When it came to other trade agreements, like the North American Free Trade Agreement with Canada and Mexico and a separate pact with South Korea, Trump used the threat of withdrawal and imposition of tariffs to negotiate new terms. While he succeeded in both instances, it’s debatable how much of an improvement the new agreements are over the old. Much of the new NAFTA, for example, incorporates provisions that had been negotiated as part of the much-derided TPP. And analyses by the International Monetary Fund and US International Trade Commission suggest that the new pact will have no or even negative impact on economic growth.
Trump’s antagonism to international organisations and agreements extends to others charged with addressing critical global challenges. He withdrew from the Paris climate accord and, while promising to negotiate a better deal, has reversed numerous efforts by previous administrations to curtail the emissions of heat-trapping gases in the US. He walked out of the U.N. Human Rights Commission, withdrew from the U.N. Educational, Scientific and Cultural Organisation and ended funding for the U.N. agency supporting Palestinian refugees. All this before terminating US membership in the WHO.
Not only have these steps weakened critical global efforts to address climate change, human rights abuses, refugees and global health, they also have opened the way for China to seek to lead in all these areas. No sooner had Washington announced it would cut funding to the WHO, when Beijing stepped in promising more resources. As one senior U.N. diplomat told me recently, “Every time the United States walks away from the U.N., China steps in with more money and people.”

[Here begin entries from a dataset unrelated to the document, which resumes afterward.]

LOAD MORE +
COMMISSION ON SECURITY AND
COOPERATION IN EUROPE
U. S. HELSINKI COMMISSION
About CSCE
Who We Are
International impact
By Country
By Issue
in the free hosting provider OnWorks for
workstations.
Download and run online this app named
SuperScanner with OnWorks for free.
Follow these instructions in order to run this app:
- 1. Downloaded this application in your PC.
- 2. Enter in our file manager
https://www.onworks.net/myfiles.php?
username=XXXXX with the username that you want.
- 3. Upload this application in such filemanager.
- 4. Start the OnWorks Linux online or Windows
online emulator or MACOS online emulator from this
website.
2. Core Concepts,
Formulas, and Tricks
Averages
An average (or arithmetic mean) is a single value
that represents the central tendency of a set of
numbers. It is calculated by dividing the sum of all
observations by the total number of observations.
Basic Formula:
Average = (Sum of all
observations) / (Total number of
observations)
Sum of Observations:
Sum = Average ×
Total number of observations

Nowhere has the damage of Trump’s withdrawal strategy been greater than in the area of arms control. In 2018, he withdrew from the Iran nuclear deal, which effectively capped Iran’s ability to build nuclear weapons for more than a decade. Trump promised to find a “real, comprehensive and lasting solution to the Iranian nuclear threat,” but two years on Iran has abandoned many of the original restraints and halved the time it needs to get the bomb.
Trump also has dismantled much of the nuclear arms control edifice built up with Moscow over the past 50 years. In 2019, he withdrew from the Reagan-era agreement eliminating medium-range nuclear missiles in Europe, and last month he announced the US withdrawal from the Open Skies Treaty, a 30-nation measure to enhance transparency throughout Europe. Most alarming, he appears to favor letting the last remaining nuclear agreement with Russia, the 2010 New START treaty, expire early next year.

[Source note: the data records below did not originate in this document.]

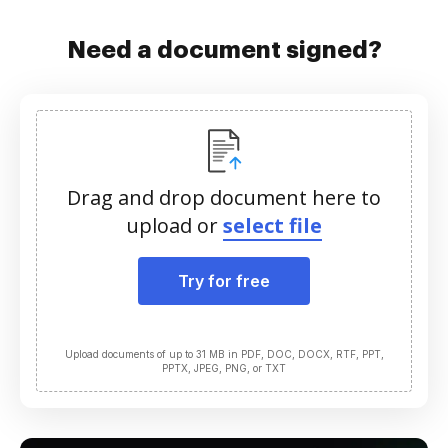
Need a document signed?
Drag and drop document here to
upload or
select file
Try for free
Upload documents of up to 31 MB in PDF, DOC, DOCX, RTF, PPT,
PPTX, JPEG, PNG, or TXT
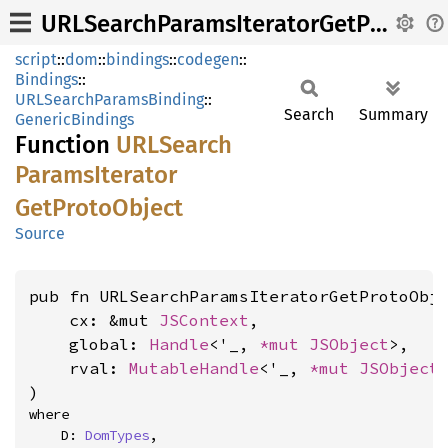
URLSearchParamsIteratorGetProtoObject
script
::
dom
::
bindings
::
codegen
::
Bindings
::
URLSearchParamsBinding
::
Search
Summary
GenericBindings
Function
URLSearch
Params
Iterator
GetProto
Object
Source
pub fn URLSearchParamsIteratorGetProtoObje
    cx: &mut 
JSContext
,

    global: 
Handle
<'_, 
*mut 
JSObject
>,

    rval: 
MutableHandle
<'_, 
*mut 
JSObject
>
)
where

    D: 
DomTypes
,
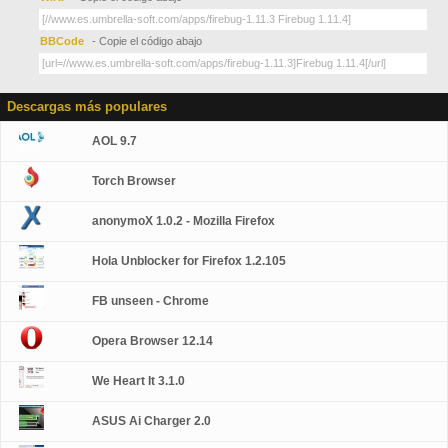
BBCode
- Copie el código abajo
Descargas más populares
AOL 9.7
Torch Browser
anonymoX 1.0.2 - Mozilla Firefox
Hola Unblocker for Firefox 1.2.105
FB unseen - Chrome
Opera Browser 12.14
We Heart It 3.1.0
ASUS Ai Charger 2.0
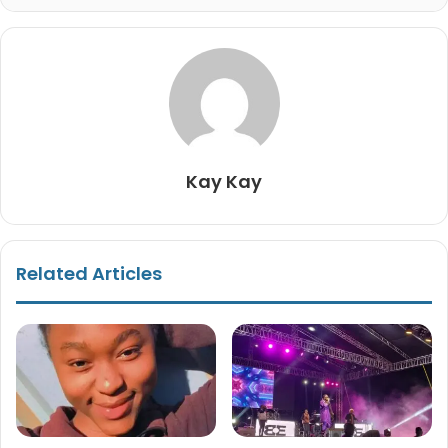
Kay Kay
Related Articles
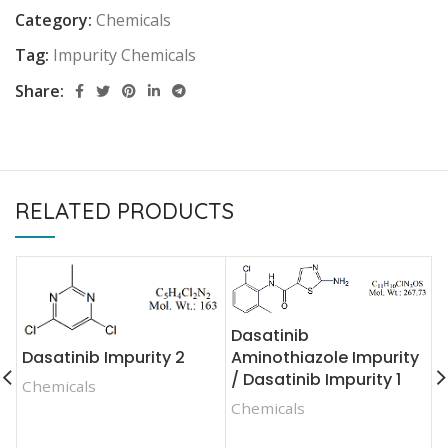
Category:
Chemicals
Tag:
Impurity Chemicals
Share:
RELATED PRODUCTS
Dasatinib
Dasatinib Impurity 2
Aminothiazole Impurity
D
/ Dasatinib Impurity 1
Chemicals
I
Chemicals
C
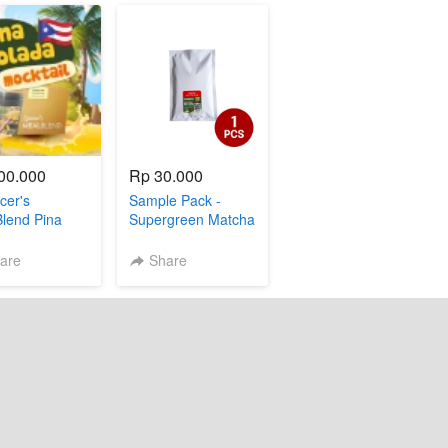
00.000
Rp 30.000
cer's
Sample Pack -
lend Pina
Supergreen Matcha
a]
(1 sachet)
are
Share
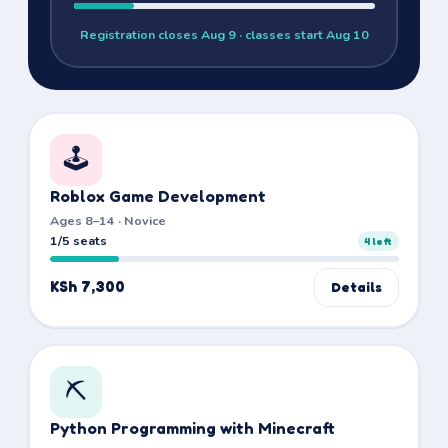
Registration closes
Aug 9
· classes start Aug 10
🕹️
Roblox Game Development
Ages 8–14 · Novice
1/5 seats
4
left
KSh 7,300
Details
⛏️
Python Programming with Minecraft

Instead of honouring existing treaties, the Trump administration apparently believes it can better agreements through a new arms race. “We know how to win these races, and we know how to spend the adversary into oblivion,” Trump’s special envoy for arms control, Marshall Billingslea, said last month, in an apparent attempt to convince Moscow and Beijing to join new negotiations.

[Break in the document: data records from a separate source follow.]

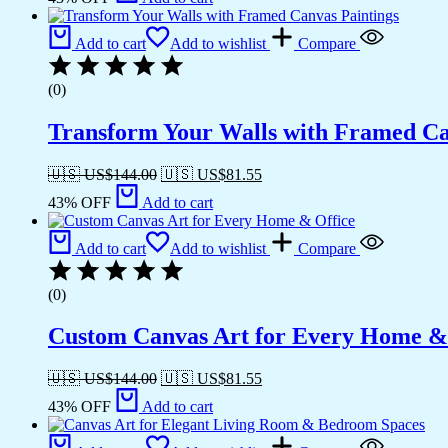
Add to cart
Add to wishlist
Compare
(0)
Transform Your Walls with Framed Ca
🇺🇸 US$
144.00
🇺🇸 US$
81.55
43% OFF
Add to cart
Add to cart
Add to wishlist
Compare
(0)
Custom Canvas Art for Every Home &
🇺🇸 US$
144.00
🇺🇸 US$
81.55
43% OFF
Add to cart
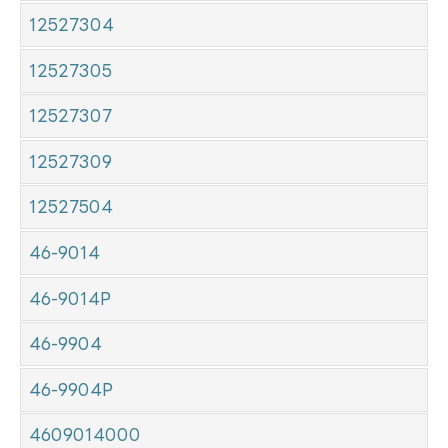
12527304
12527305
12527307
12527309
12527504
46-9014
46-9014P
46-9904
46-9904P
4609014000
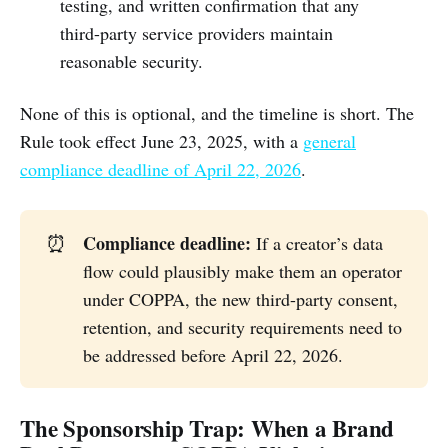
testing, and written confirmation that any
third-party service providers maintain
reasonable security.
None of this is optional, and the timeline is short. The
Rule took effect June 23, 2025, with a
general
compliance deadline of April 22, 2026
.
Compliance deadline:
⏰
If a creator’s data
flow could plausibly make them an operator
under COPPA, the new third-party consent,
retention, and security requirements need to
be addressed before April 22, 2026.
The Sponsorship Trap: When a Brand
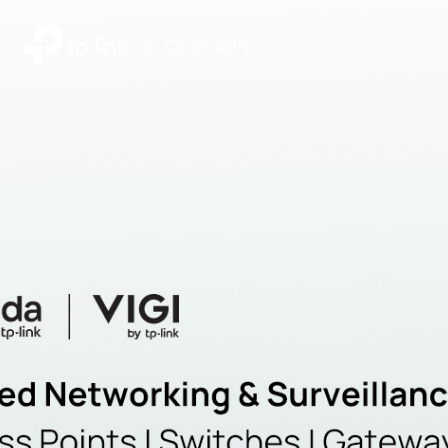
|
Community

The steady march away from international institutions and agreements over the past three years is coming at a growing cost. High among these is the fact that America’s allies are increasingly turning away from Washington. On trade, they have negotiated new agreements among themselves, leaving the US on the outside looking in. On global challenges, including the COVID-19 pandemic, allied capitals are ignoring Washington, which they increasingly see as irrelevant. And on arms control, they try to stick with the agreements Washington is abandoning.
All of this came to a head last week when Angela Merkel, infuriated by Trump’s decision to walk out of the WHO and fed up with his unilateralism, said she would not attend the G-7 meeting Trump had planned to host in person this month. For the German chancellor, as for an increasing number of world leaders, meeting with the US president isn’t what it used to be.